EBSA's annual reports to Congress, which describe the agencies' findings in enforcement investigations and highlight the agencies' primary concerns regarding mental health parity, are potentially helpful. For example, chief among the concerns highlighted is network adequacy. The agency cites what's been reported as a growing disparity in in-network reimbursement rates between MH/SUD providers and medical and surgical providers, which drives down MH/SUD providers' network participation and therefore increases the cost of MH/SUD services for patients.

How Employers Can Navigate

It's obvious that federal agencies are still gathering the information they think is relevant and necessary to provide meaningful guidance and enforcement. For now, employers should develop and document a compliance program, using what is available to show a good-faith effort to comply with the MHPAEA, including the nonquantitative treatment limitation comparative analysis requirement.

Any such compliance program should include these steps:

Determine which vendors to contact to gather the necessary documentation and information. In addition to the insurer or third-party administrator (TPA) for the group health plan, this may include a behavioral health administrator and/or pharmacy benefit manager.

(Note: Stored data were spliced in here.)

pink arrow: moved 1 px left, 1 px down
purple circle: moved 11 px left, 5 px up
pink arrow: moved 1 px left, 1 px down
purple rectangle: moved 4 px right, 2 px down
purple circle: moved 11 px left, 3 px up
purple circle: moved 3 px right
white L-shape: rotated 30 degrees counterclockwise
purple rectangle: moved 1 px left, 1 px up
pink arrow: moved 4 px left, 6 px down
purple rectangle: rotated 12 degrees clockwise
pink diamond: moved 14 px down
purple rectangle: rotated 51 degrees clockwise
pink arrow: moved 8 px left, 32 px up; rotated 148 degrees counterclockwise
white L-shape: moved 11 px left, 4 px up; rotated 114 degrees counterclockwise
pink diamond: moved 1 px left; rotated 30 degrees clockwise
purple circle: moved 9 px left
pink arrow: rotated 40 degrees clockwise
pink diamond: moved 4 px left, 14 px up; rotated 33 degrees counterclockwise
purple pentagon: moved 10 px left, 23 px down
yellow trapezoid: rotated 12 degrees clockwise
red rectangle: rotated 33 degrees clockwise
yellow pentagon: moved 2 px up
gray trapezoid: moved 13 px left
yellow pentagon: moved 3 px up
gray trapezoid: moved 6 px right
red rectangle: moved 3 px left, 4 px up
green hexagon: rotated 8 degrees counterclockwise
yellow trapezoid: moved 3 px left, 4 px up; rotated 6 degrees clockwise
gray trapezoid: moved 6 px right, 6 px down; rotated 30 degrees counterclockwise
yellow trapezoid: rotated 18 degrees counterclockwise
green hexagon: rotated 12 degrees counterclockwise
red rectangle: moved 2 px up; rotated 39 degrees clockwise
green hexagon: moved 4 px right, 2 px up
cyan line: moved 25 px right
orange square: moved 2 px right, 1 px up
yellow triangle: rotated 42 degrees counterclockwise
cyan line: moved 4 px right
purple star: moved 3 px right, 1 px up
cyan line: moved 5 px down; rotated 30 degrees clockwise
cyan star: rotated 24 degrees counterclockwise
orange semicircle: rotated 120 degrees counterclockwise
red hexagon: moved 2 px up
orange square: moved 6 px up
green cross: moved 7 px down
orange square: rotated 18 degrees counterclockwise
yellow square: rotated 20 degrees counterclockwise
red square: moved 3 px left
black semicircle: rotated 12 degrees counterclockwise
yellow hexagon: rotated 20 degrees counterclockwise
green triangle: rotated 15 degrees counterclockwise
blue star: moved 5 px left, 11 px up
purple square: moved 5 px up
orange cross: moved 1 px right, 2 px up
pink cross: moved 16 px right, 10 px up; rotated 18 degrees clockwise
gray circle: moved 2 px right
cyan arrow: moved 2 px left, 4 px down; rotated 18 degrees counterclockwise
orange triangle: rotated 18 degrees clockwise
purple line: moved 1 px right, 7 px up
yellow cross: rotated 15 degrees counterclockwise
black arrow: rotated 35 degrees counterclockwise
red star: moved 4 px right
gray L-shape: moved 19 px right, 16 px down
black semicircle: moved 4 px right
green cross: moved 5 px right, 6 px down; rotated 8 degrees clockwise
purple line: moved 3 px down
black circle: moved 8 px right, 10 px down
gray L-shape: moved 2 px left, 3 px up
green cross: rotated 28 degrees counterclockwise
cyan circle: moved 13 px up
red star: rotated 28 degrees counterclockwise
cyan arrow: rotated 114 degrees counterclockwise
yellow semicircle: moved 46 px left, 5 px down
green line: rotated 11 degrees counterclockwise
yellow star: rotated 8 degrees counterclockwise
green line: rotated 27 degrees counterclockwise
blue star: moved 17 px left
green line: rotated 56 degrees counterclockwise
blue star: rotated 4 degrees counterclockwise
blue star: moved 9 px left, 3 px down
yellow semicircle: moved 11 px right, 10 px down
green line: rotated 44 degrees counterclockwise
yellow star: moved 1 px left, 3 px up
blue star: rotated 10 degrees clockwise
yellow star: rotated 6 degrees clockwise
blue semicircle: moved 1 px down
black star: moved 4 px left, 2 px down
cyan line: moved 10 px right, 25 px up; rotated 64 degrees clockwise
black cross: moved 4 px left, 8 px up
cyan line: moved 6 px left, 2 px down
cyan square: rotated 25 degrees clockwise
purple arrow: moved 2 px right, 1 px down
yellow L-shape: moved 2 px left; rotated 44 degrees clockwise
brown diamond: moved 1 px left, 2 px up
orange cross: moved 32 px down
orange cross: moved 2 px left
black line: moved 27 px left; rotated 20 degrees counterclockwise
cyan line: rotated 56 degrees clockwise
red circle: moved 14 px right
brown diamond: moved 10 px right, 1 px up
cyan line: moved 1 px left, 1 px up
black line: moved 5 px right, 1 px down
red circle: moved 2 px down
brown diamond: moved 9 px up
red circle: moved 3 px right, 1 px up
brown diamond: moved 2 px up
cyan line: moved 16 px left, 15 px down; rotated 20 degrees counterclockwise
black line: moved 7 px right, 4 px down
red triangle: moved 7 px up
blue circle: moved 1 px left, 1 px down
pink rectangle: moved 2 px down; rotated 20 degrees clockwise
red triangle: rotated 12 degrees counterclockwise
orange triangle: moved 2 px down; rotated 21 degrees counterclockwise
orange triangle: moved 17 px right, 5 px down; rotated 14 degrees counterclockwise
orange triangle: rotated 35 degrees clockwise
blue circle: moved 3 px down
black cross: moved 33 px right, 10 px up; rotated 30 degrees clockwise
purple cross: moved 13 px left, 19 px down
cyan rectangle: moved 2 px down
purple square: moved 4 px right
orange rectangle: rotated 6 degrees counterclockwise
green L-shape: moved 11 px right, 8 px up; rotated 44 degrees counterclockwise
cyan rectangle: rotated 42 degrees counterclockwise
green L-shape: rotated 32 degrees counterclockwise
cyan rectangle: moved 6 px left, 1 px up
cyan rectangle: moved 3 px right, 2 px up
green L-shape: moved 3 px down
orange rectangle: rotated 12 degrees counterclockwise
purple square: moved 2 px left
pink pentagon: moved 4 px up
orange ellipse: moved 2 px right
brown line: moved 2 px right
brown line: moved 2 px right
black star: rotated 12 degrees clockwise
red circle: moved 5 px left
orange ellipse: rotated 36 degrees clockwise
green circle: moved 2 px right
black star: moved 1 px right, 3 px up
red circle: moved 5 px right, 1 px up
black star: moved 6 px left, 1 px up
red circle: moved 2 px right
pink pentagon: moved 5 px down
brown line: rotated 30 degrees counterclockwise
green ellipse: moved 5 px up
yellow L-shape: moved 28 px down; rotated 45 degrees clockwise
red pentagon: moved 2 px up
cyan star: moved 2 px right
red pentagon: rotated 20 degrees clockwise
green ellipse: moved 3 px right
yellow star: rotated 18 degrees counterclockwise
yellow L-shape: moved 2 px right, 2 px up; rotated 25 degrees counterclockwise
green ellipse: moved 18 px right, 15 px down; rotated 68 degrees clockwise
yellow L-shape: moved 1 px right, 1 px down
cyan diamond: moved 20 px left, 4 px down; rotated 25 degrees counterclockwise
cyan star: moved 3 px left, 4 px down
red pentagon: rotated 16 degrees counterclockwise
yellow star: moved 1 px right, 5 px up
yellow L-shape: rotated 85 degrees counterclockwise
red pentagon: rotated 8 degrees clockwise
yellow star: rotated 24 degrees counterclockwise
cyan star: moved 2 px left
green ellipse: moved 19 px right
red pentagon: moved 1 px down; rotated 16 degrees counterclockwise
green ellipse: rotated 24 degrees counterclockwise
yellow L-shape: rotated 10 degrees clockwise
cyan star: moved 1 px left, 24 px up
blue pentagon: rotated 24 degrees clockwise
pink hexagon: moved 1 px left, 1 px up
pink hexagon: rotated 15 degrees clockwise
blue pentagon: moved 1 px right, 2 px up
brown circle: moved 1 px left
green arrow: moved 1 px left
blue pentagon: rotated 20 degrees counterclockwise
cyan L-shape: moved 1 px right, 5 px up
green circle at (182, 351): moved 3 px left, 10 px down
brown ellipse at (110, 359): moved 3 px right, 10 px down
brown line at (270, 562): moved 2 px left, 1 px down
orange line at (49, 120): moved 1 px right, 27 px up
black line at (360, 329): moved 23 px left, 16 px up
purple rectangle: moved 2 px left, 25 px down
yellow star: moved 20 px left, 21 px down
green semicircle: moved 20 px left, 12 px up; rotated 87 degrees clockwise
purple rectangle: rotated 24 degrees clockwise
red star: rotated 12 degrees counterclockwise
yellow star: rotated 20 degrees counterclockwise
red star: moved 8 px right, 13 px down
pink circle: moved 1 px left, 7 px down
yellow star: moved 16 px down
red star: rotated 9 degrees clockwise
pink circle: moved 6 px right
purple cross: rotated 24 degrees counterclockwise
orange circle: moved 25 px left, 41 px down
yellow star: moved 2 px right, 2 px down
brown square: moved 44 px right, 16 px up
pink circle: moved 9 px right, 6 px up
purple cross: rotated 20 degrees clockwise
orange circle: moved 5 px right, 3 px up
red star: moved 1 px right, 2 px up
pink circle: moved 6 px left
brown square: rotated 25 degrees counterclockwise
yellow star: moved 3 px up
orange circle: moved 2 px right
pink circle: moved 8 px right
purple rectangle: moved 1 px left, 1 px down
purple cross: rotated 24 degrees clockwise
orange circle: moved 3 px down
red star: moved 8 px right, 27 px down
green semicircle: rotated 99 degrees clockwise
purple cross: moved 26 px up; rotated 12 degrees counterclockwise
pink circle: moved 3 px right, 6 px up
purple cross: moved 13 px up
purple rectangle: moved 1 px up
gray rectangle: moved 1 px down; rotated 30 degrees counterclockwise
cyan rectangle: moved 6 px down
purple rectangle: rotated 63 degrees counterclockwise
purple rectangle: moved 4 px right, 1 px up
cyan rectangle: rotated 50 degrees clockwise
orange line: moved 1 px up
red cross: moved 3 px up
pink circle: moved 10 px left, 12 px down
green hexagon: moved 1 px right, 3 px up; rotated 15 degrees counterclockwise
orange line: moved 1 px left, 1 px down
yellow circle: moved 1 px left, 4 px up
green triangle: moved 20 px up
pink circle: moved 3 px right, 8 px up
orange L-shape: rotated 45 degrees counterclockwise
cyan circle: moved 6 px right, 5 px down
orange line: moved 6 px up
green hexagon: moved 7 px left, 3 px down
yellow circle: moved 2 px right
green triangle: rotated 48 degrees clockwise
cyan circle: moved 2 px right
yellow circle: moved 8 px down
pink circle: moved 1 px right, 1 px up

Develop a list of specific questions for the insurer/TPA and other vendors that will enable the employer to gather the information needed to determine whether the plan complies with the MHPAEA. It is helpful to reference the DOL's self-compliance tool to develop an effective list of questions and to use its framework to document the compliance review effort. One should incorporate the data elements in the recently issued proposed regulations. If the service provider has conducted and documented a compliance review itself, this will save the employer an enormous amount of time and other resources.

Document all communications with the insurer/TPA and other vendors, particularly those from whom one requests assistance gathering the data necessary to ensure MHPAEA compliance.

Analyze the data provided by the insurer/TPA and other vendors, both on a granular level and in the aggregate, using available EBSA guidance to help spot disparities. Develop follow-up questions to the insurer/TPA and other vendors regarding any coverage disparities between MH/SUD and medical and surgical benefits, the application of utilization review to MH/SUD benefits, and the reasoning behind MH/SUD claims denials.

Identify areas of concern and pursue corrective action. Retain all communications with the insurer/TPA or other vendor involved.

Update service agreements to ensure ongoing cooperation from TPAs and other service providers in evaluating compliance, correcting compliance issues, and making required disclosures.

Bear in mind that MHPAEA compliance is an ongoing trip and should be revisited annually and whenever EBSA issues meaningful additional guidance. Employers or employer groups interested in helping shape the final regulations have until Oct. 2 to submit written comments on the proposed regulations.